Natürlich verändert sich auch das, was als wissenschaftlich gilt, im Lauf der Jahrhunderte. Ganz sicher hat keine Person oder Personengruppe die Wahrheit für sich gepachtet. Meist nähert sich mensch ihr erst in der Diskussion. Aber eben deshalb ist sie so notwendig.

Ich denke Dä hat mit seiner Beschreibung des Ist-Zustandes völlig Recht. Viele Diskussion in der (radikalen) Linken werden unnötig scharf und polemisch geführt, eigene Standpunkte zu selten überprüft.

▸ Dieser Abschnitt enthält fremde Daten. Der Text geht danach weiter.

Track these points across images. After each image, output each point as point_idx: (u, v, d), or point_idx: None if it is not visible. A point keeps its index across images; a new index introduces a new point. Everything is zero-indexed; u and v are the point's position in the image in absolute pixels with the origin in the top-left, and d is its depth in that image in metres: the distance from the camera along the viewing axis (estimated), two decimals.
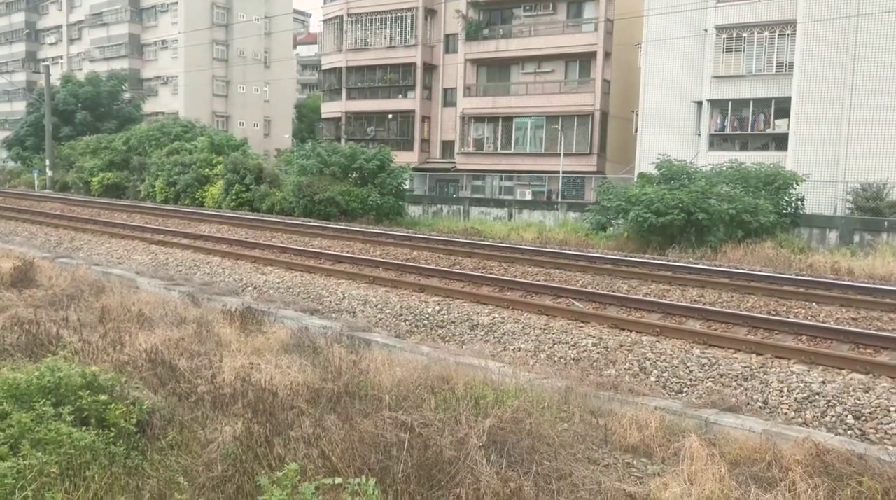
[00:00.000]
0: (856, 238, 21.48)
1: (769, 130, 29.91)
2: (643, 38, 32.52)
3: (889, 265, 17.05)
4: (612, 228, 23.07)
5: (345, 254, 15.58)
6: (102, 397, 5.54)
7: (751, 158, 25.32)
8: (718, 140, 31.18)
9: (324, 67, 48.35)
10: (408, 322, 10.79)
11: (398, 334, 10.19)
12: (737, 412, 6.94)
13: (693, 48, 30.57)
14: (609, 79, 37.58)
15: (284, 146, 61.11)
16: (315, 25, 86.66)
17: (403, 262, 14.60)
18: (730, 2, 29.61)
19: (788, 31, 28.41)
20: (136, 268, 14.87)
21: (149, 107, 58.59)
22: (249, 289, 13.03)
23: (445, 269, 13.76)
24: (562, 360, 8.98)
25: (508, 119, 39.66)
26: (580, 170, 36.84)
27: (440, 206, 32.53)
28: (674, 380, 8.16)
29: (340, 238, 18.88)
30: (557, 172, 35.89)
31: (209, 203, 32.06)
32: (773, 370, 8.09)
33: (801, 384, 7.66)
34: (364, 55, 44.70)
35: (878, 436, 6.64)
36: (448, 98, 43.31)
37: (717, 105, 30.75)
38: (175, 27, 58.31)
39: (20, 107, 65.04)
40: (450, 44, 42.86)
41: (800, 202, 22.68)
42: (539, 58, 38.85)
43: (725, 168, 23.56)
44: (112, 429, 5.27)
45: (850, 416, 7.01)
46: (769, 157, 26.63)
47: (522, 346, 9.53)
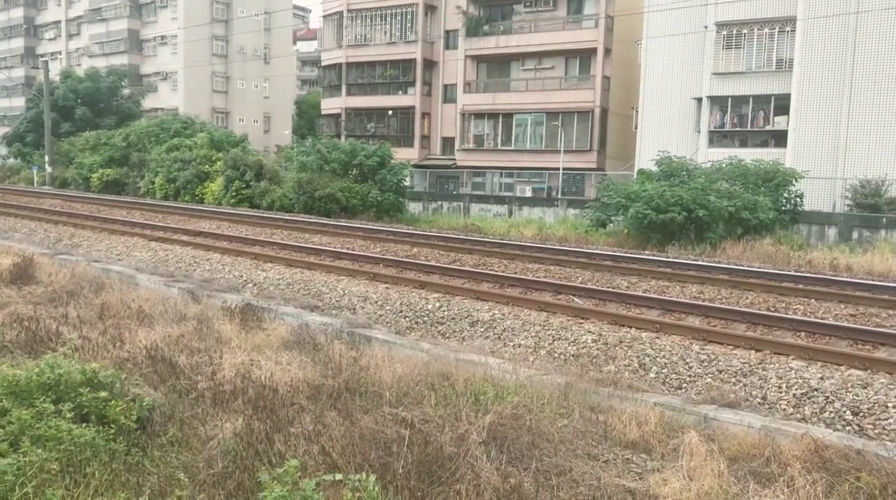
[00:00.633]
0: (854, 235, 21.49)
1: (769, 127, 29.88)
2: (643, 34, 32.47)
3: (887, 262, 17.06)
4: (612, 225, 23.08)
5: (345, 251, 15.59)
6: (102, 393, 5.55)
7: (750, 155, 25.33)
8: (718, 137, 31.16)
9: (324, 63, 48.28)
10: (408, 319, 10.80)
11: (398, 330, 10.21)
12: (736, 408, 6.96)
13: (693, 45, 30.54)
14: (609, 75, 37.54)
15: (284, 143, 61.06)
16: (315, 21, 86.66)
17: (404, 259, 14.60)
18: None
19: (788, 27, 28.38)
20: (136, 265, 14.88)
21: (148, 103, 58.53)
22: (249, 286, 13.04)
23: (445, 266, 13.78)
24: (561, 356, 8.99)
25: (508, 116, 39.62)
26: (580, 167, 36.82)
27: (440, 202, 32.51)
28: (673, 376, 8.18)
29: (340, 235, 18.89)
30: (557, 169, 35.87)
31: (209, 200, 32.04)
32: (772, 366, 8.11)
33: (800, 380, 7.69)
34: (364, 51, 44.63)
35: (876, 432, 6.67)
36: (448, 94, 43.27)
37: (717, 102, 30.73)
38: (174, 23, 58.18)
39: (19, 103, 65.03)
40: (450, 40, 42.80)
41: (799, 199, 22.68)
42: (539, 54, 38.80)
43: (725, 165, 23.56)
44: (112, 426, 5.28)
45: (849, 412, 7.03)
46: (768, 153, 26.64)
47: (522, 342, 9.55)
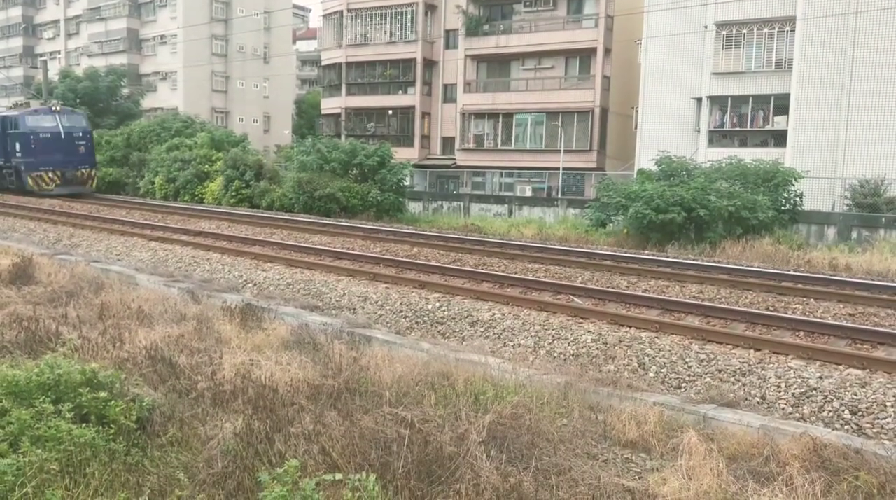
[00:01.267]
0: (853, 234, 21.50)
1: (768, 127, 29.88)
2: (643, 34, 32.48)
3: (886, 261, 17.07)
4: (612, 225, 23.09)
5: (345, 250, 15.60)
6: (102, 394, 5.56)
7: (750, 155, 25.33)
8: (718, 137, 31.16)
9: (323, 63, 48.27)
10: (408, 319, 10.81)
11: (398, 330, 10.22)
12: (735, 408, 6.97)
13: (693, 45, 30.54)
14: (609, 75, 37.54)
15: (284, 142, 61.01)
16: (315, 21, 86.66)
17: (404, 258, 14.61)
18: None
19: (788, 27, 28.39)
20: (136, 265, 14.89)
21: (147, 102, 58.43)
22: (249, 286, 13.05)
23: (446, 265, 13.79)
24: (561, 356, 9.00)
25: (508, 115, 39.62)
26: (580, 166, 36.82)
27: (440, 202, 32.49)
28: (672, 376, 8.19)
29: (340, 235, 18.90)
30: (557, 169, 35.86)
31: (209, 200, 32.02)
32: (771, 366, 8.12)
33: (799, 380, 7.71)
34: (364, 51, 44.62)
35: (875, 431, 6.69)
36: (448, 94, 43.26)
37: (717, 101, 30.73)
38: (174, 22, 58.10)
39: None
40: (450, 39, 42.79)
41: (798, 199, 22.68)
42: (539, 54, 38.80)
43: (725, 165, 23.55)
44: (112, 426, 5.29)
45: (847, 411, 7.05)
46: (768, 153, 26.64)
47: (522, 342, 9.56)
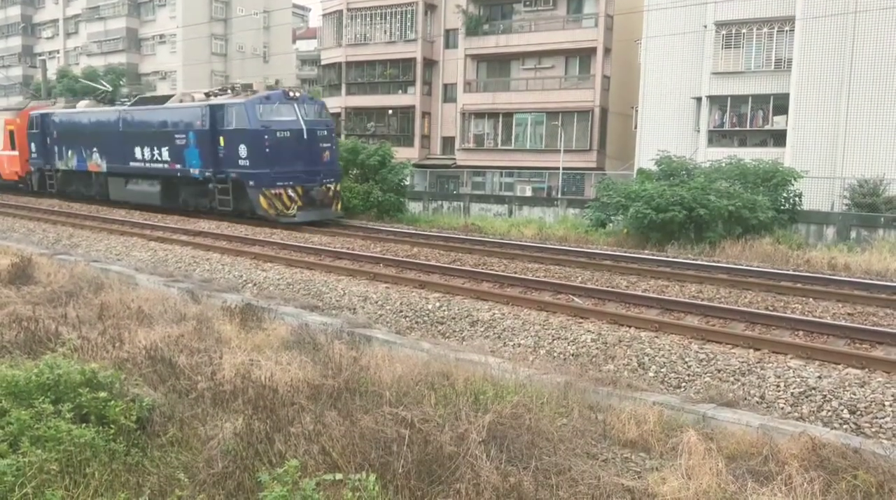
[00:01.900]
0: (853, 234, 21.50)
1: (768, 127, 29.88)
2: (643, 34, 32.48)
3: (885, 261, 17.07)
4: (612, 225, 23.08)
5: (345, 250, 15.59)
6: (102, 394, 5.56)
7: (749, 155, 25.31)
8: (717, 136, 31.16)
9: (323, 62, 48.23)
10: (408, 319, 10.82)
11: (398, 330, 10.22)
12: (734, 407, 6.98)
13: (692, 44, 30.54)
14: (609, 75, 37.53)
15: None
16: (314, 20, 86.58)
17: (404, 258, 14.61)
18: None
19: (787, 27, 28.40)
20: (136, 265, 14.89)
21: None
22: (249, 286, 13.05)
23: (446, 265, 13.79)
24: (561, 356, 9.01)
25: (508, 115, 39.60)
26: (580, 166, 36.80)
27: (440, 202, 32.47)
28: (672, 375, 8.20)
29: (340, 235, 18.89)
30: (557, 169, 35.85)
31: None
32: (771, 365, 8.13)
33: (798, 379, 7.71)
34: (364, 50, 44.59)
35: (873, 430, 6.69)
36: (448, 94, 43.23)
37: (717, 101, 30.73)
38: (173, 21, 58.00)
39: (16, 101, 64.86)
40: (450, 39, 42.77)
41: (798, 198, 22.67)
42: (539, 53, 38.78)
43: (724, 164, 23.54)
44: (112, 426, 5.29)
45: (846, 410, 7.06)
46: (767, 153, 26.63)
47: (522, 342, 9.57)
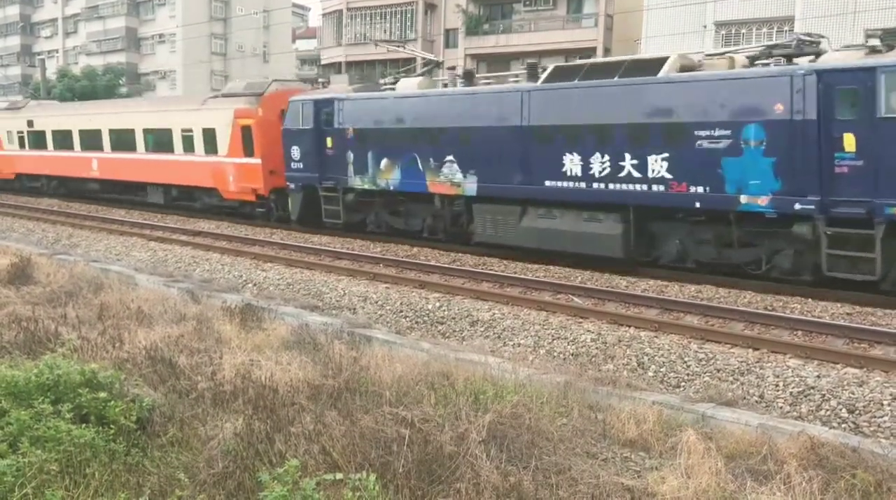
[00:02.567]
0: None
1: None
2: (642, 33, 32.50)
3: None
4: None
5: (345, 250, 15.59)
6: (102, 394, 5.58)
7: None
8: None
9: (323, 62, 48.23)
10: (408, 319, 10.83)
11: (398, 330, 10.24)
12: (733, 407, 7.00)
13: (692, 44, 30.47)
14: None
15: None
16: (314, 20, 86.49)
17: (404, 258, 14.61)
18: None
19: (786, 27, 28.46)
20: (135, 265, 14.90)
21: None
22: (249, 286, 13.06)
23: (445, 265, 13.79)
24: (561, 355, 9.03)
25: None
26: None
27: None
28: (671, 375, 8.22)
29: (340, 235, 18.86)
30: None
31: None
32: (770, 365, 8.15)
33: (797, 379, 7.73)
34: (363, 50, 44.59)
35: (872, 429, 6.71)
36: None
37: None
38: (173, 21, 57.95)
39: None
40: (450, 39, 42.78)
41: None
42: (539, 53, 38.69)
43: None
44: (112, 426, 5.31)
45: (845, 410, 7.07)
46: None
47: (522, 342, 9.58)
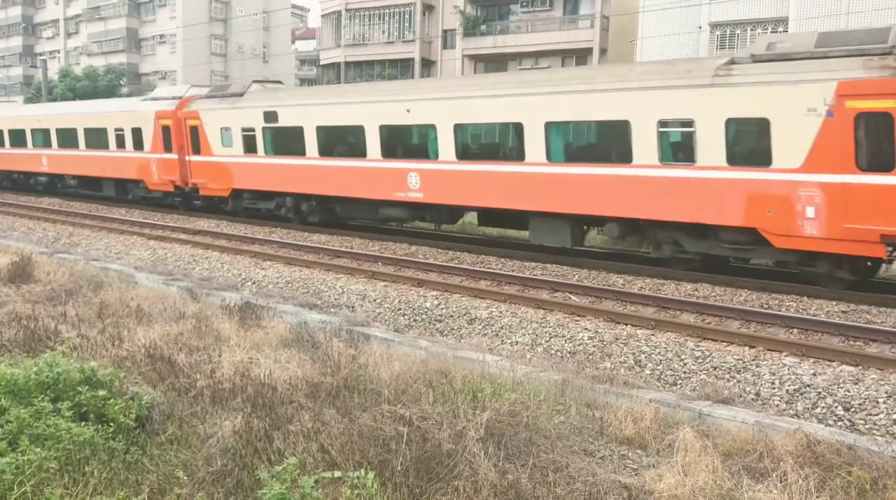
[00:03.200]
0: None
1: None
2: (638, 34, 32.57)
3: None
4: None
5: (343, 249, 15.62)
6: (101, 392, 5.60)
7: None
8: None
9: (322, 63, 48.30)
10: (406, 317, 10.85)
11: (397, 328, 10.26)
12: (730, 404, 7.02)
13: (687, 45, 30.63)
14: None
15: None
16: (313, 20, 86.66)
17: (402, 257, 14.65)
18: None
19: (781, 28, 28.54)
20: (135, 263, 14.92)
21: None
22: (248, 284, 13.08)
23: (444, 263, 13.82)
24: (558, 353, 9.05)
25: None
26: None
27: None
28: (668, 373, 8.25)
29: (339, 233, 18.89)
30: None
31: None
32: (766, 363, 8.19)
33: (793, 376, 7.76)
34: (362, 50, 44.64)
35: (868, 427, 6.74)
36: None
37: None
38: (173, 22, 58.03)
39: (17, 101, 64.91)
40: (448, 39, 42.85)
41: None
42: (536, 54, 38.80)
43: None
44: (111, 424, 5.34)
45: (841, 407, 7.10)
46: None
47: (520, 339, 9.60)
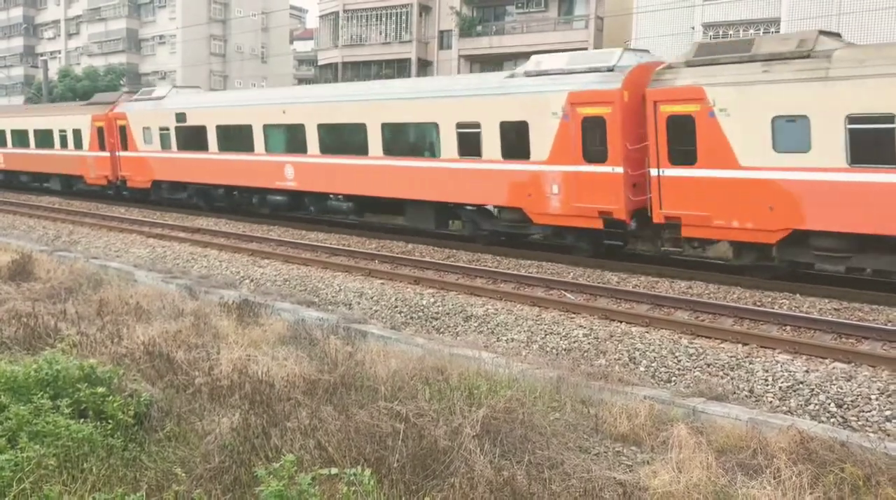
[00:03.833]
0: None
1: None
2: (632, 35, 32.65)
3: None
4: None
5: (341, 247, 15.66)
6: (100, 389, 5.64)
7: None
8: None
9: (320, 63, 48.34)
10: (403, 314, 10.88)
11: (393, 325, 10.29)
12: (723, 401, 7.06)
13: (681, 45, 30.64)
14: None
15: None
16: (311, 21, 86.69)
17: (399, 254, 14.68)
18: (716, 0, 29.87)
19: (773, 29, 28.66)
20: (134, 261, 14.96)
21: None
22: (247, 282, 13.11)
23: (440, 261, 13.86)
24: (553, 350, 9.08)
25: None
26: None
27: None
28: (662, 370, 8.28)
29: (336, 232, 18.92)
30: None
31: None
32: (759, 360, 8.22)
33: (786, 373, 7.80)
34: (360, 51, 44.68)
35: (860, 423, 6.77)
36: None
37: None
38: (173, 22, 58.07)
39: (18, 101, 64.80)
40: (444, 40, 42.95)
41: None
42: (531, 54, 38.71)
43: None
44: (110, 421, 5.37)
45: (833, 404, 7.14)
46: None
47: (515, 337, 9.64)
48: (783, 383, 7.62)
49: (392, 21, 43.73)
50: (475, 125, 14.58)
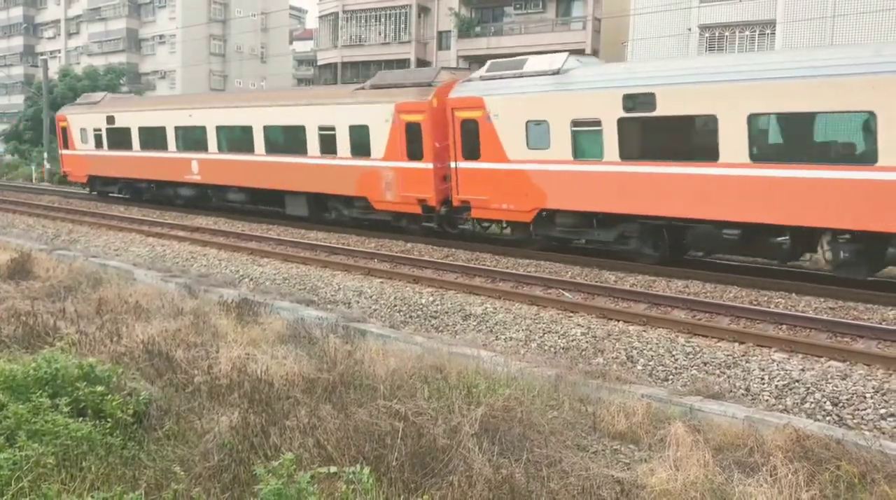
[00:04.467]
0: None
1: None
2: (629, 36, 32.68)
3: None
4: None
5: (340, 246, 15.70)
6: (99, 388, 5.64)
7: None
8: None
9: (319, 63, 48.36)
10: (402, 313, 10.91)
11: (392, 324, 10.31)
12: (720, 399, 7.08)
13: (678, 46, 30.77)
14: None
15: None
16: (311, 22, 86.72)
17: (398, 254, 14.73)
18: (712, 2, 29.89)
19: (768, 30, 28.68)
20: (134, 260, 14.97)
21: None
22: (246, 280, 13.14)
23: (439, 260, 13.91)
24: (552, 349, 9.11)
25: None
26: None
27: None
28: (660, 368, 8.31)
29: (335, 230, 18.95)
30: None
31: None
32: (755, 358, 8.25)
33: (782, 372, 7.83)
34: (359, 51, 44.71)
35: (855, 422, 6.79)
36: None
37: None
38: (173, 22, 58.06)
39: (18, 100, 64.79)
40: (442, 41, 43.02)
41: None
42: (529, 55, 38.87)
43: None
44: (109, 420, 5.38)
45: (829, 402, 7.16)
46: None
47: (514, 336, 9.67)
48: (779, 381, 7.65)
49: (391, 22, 43.79)
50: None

Für falsch halte ich es aber, jede Bewertung eines komplexen Gegenstandes als rein subjektiv hinzustellen. Denn damit wird alles irgendwie wahr. Auch jene Ideologien, die den Status Quo aufrecht erhalten oder verschlechtern sollen. Ich denke, wir brauchen einerseits eine vernünftige Diskussionskultur, andererseits aber auch einen entschlossenen Kampf gegen diese Ideologien. Und der darf nicht nur theoretisch sein. Denn irgendwo da draußen ist eben nicht nur „die“ Wahrheit, sondern vor allem eine materielle Realität. Und die muss verändert werden.